What the study showed
Mireille Serlie, an endocrinologist at the Academic Medical Center in the Netherlands, created an experiment to compare with the original 53-year-old patient’s results.
She gave 10 healthy men a drug that reduced their dopamine levels as well as their sensitivity to insulin.
Researchers also used a laser device to further stimulate living cell activity, causing brain cells to release more dopamine. That resulted in the cells’ rate of absorbing and properly making use of glucose.
The results demonstrated that dopamine signaling plays a key role in the overall process of metabolizing glucose.
However, researchers thought this wouldn’t translate into a one-size-fits-all treatment for people with diabetes because the amount of insulin a person with type 2 diabetes still produces can vary greatly from person to person.
If the beta-cell function for someone is too extreme, increased dopamine levels may simply have little impact on their body’s overall ability to process glucose.
Reaction to the results
Dr. Alex Reeves, neurologist and former professor of neurology at Dartmouth Medical School, says the study’s results aren’t as impressive as they seem.
“Dopamine is an anti-inflammatory,” Reeves told Healthline. “It will block the necrosis factor, which, in excess, causes insulin resistance just like other cytokines — a general term for proteins secreted in the body to signal other cells. Dopamine is just one of many things within the body that can have this effect on insulin resistance.”
And too much of any neurotransmitter, including dopamine, is a bad thing.
“Neurotransmitters are not a benign thing. You need neurotransmitters in their minimal necessary quantity to function,” explained Reeves. “Glutamate, for example, is the neurotransmitter responsible for sending signals from your brain to every other part of the body. It’s essential for brain function. But in excess, it actually kills neurons.”
Reeves noted that too much dopamine can easily have the opposite effect on insulin sensitivity.
“With Parkinson’s patients, if you treat them with dopamine long term, their insulin levels eventually triple. So, this is really not a perfectly clear issue or a solution for type 2 diabetes,” he said.
“Inflammation is a critical problem in type 2 diabetes. ‘Big Pharma’ will tell you that type 2 diabetes cannot be reversed, which I believe is just part of their trillion-dollar industry,” Reeves added.
For example, bromocriptine is a pharmaceutical drug that increases dopamine activity and is prescribed to treat many conditions, including type 2 diabetes, Reeves said.

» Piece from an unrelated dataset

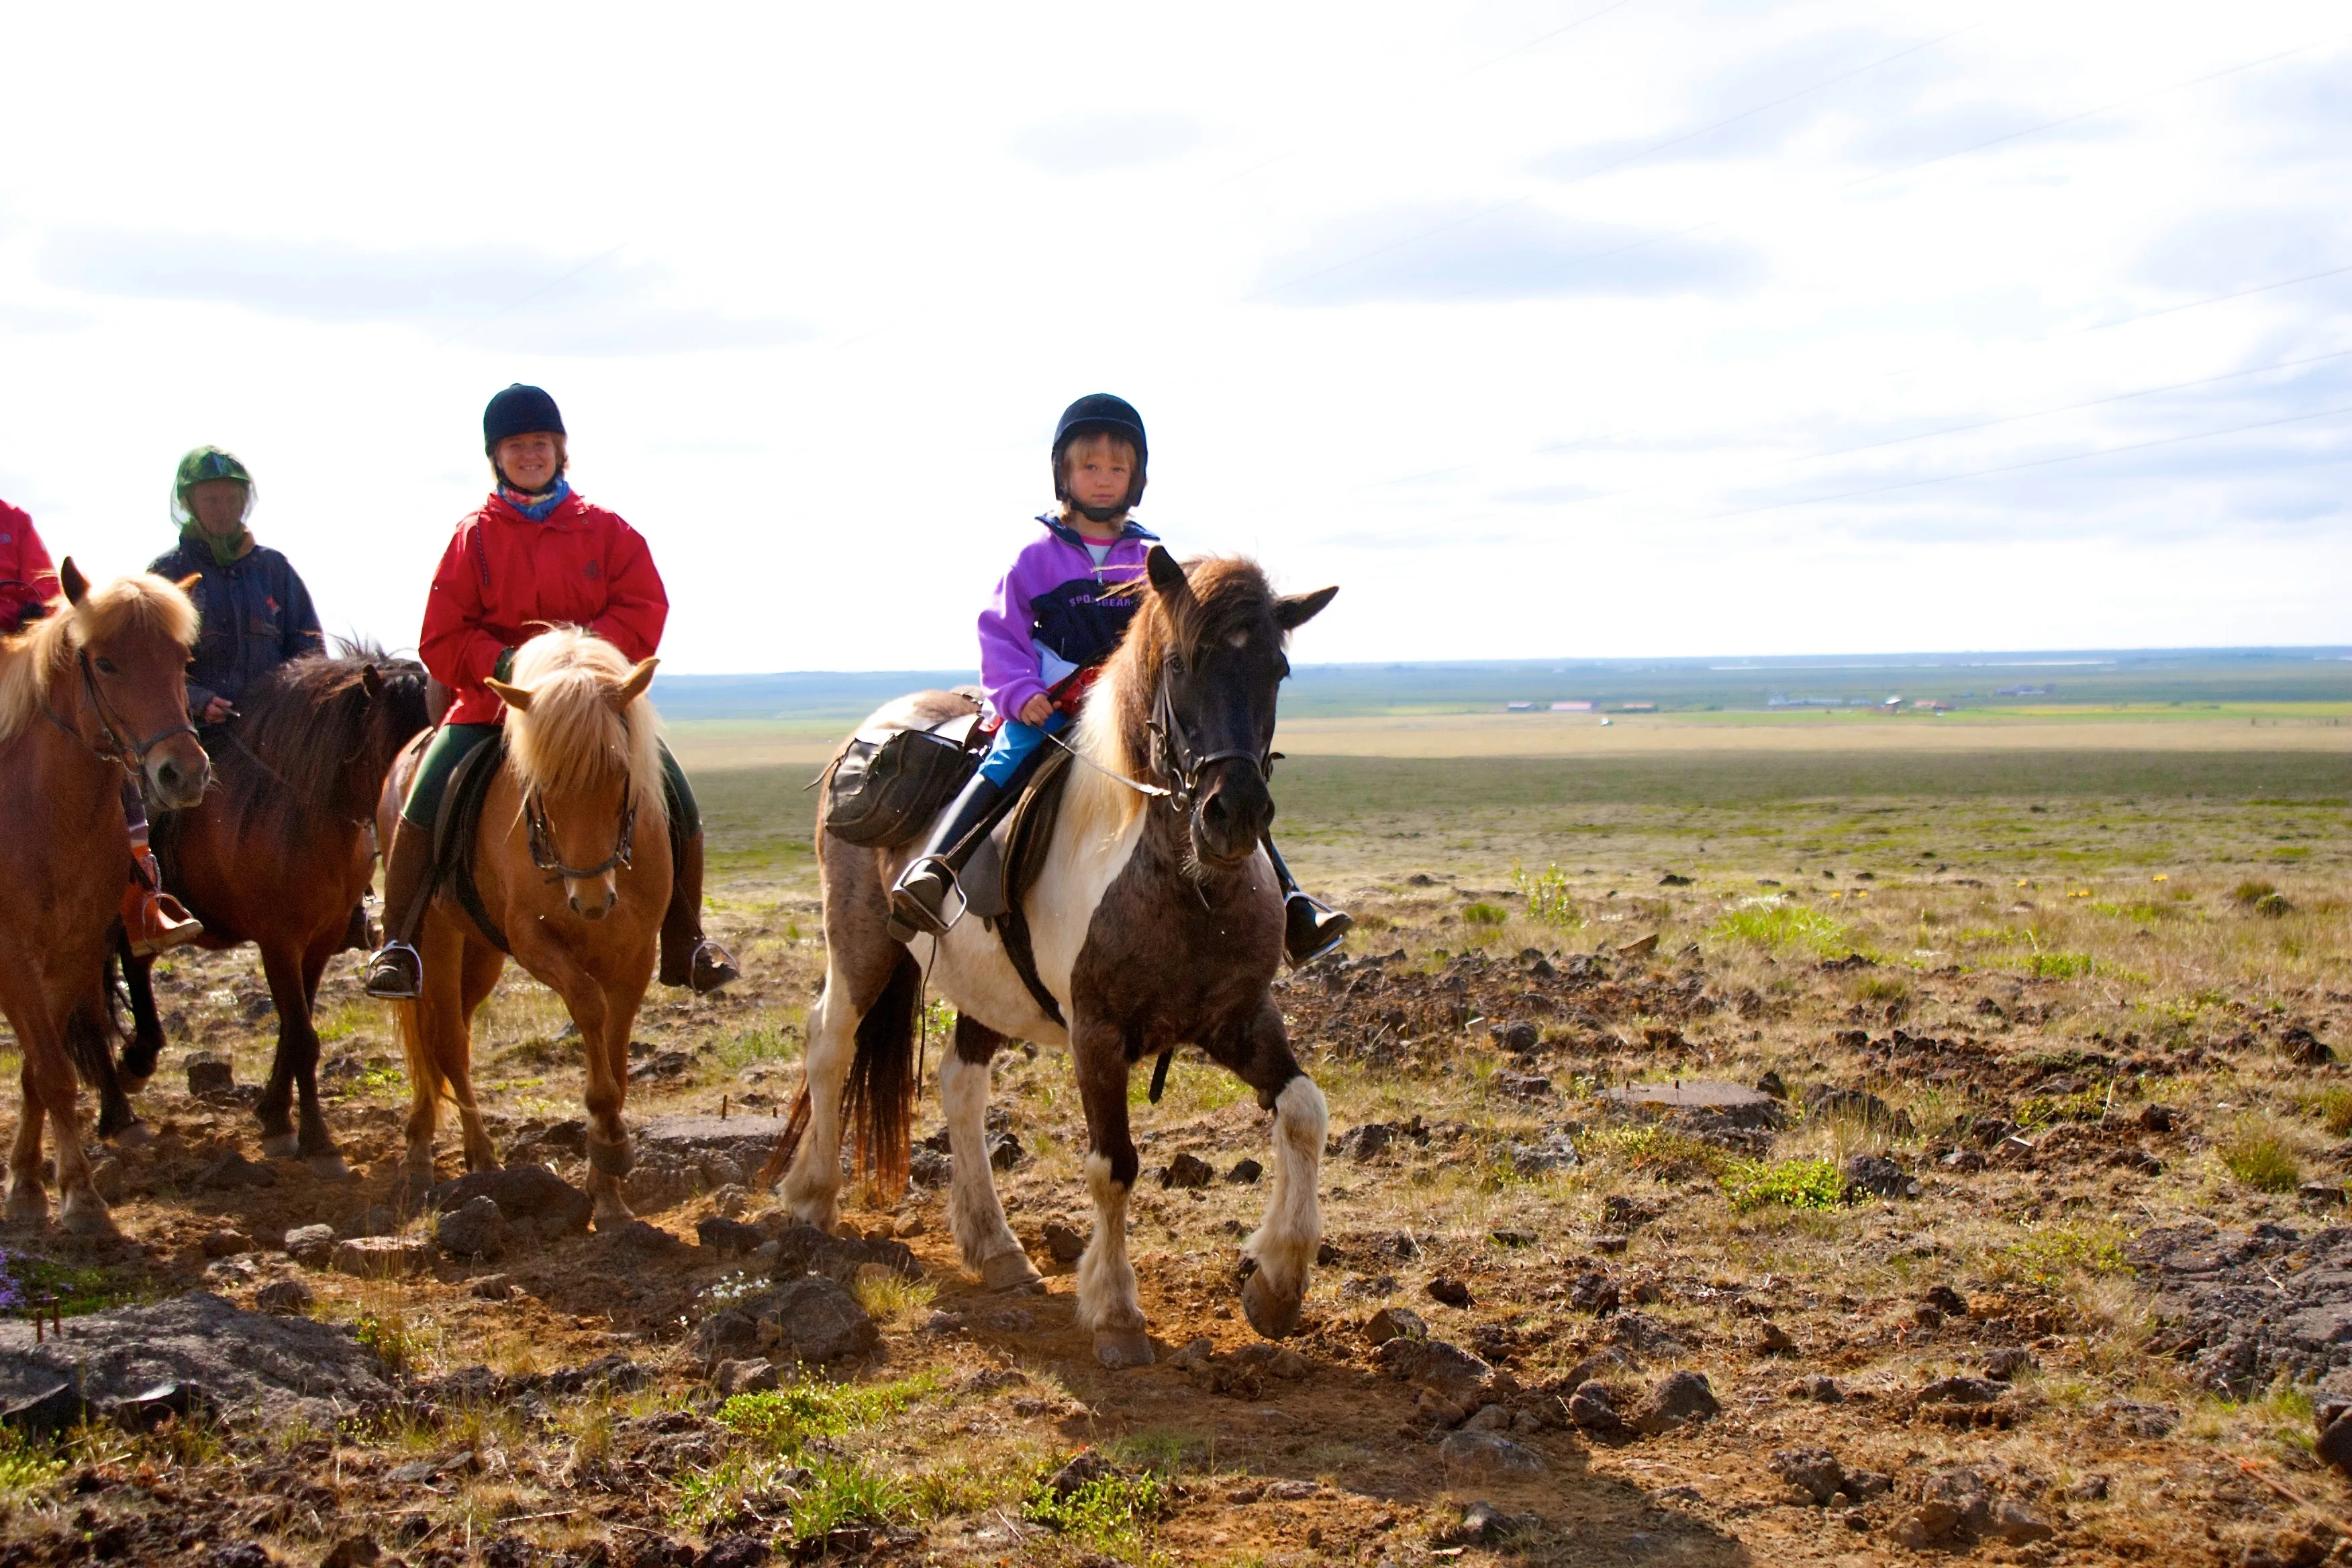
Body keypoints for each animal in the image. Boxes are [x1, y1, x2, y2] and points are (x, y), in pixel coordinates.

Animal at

However, prescribing it to people with diabetes overlooks what’s actually creating the severe insulin resistance in the first place.
“What can you do to improve your sensitivity to insulin through reducing inflammation? Not by taking pharmaceutical drugs, like NSAIDs (nonsteroidal anti-inflammatory drugs) or dopamine-related drugs,” he said. “Put someone on an anti-inflammatory diet, get them exercising which increases other good things like growth factor and endorphins, limit alcohol, get off toxic statin medications which have shown in research to increase the incidence of type 2 diabetes by 50 percent, and stop smoking.”
Reeves recommends Andrew Weils’ anti-inflammatory diet for guidance.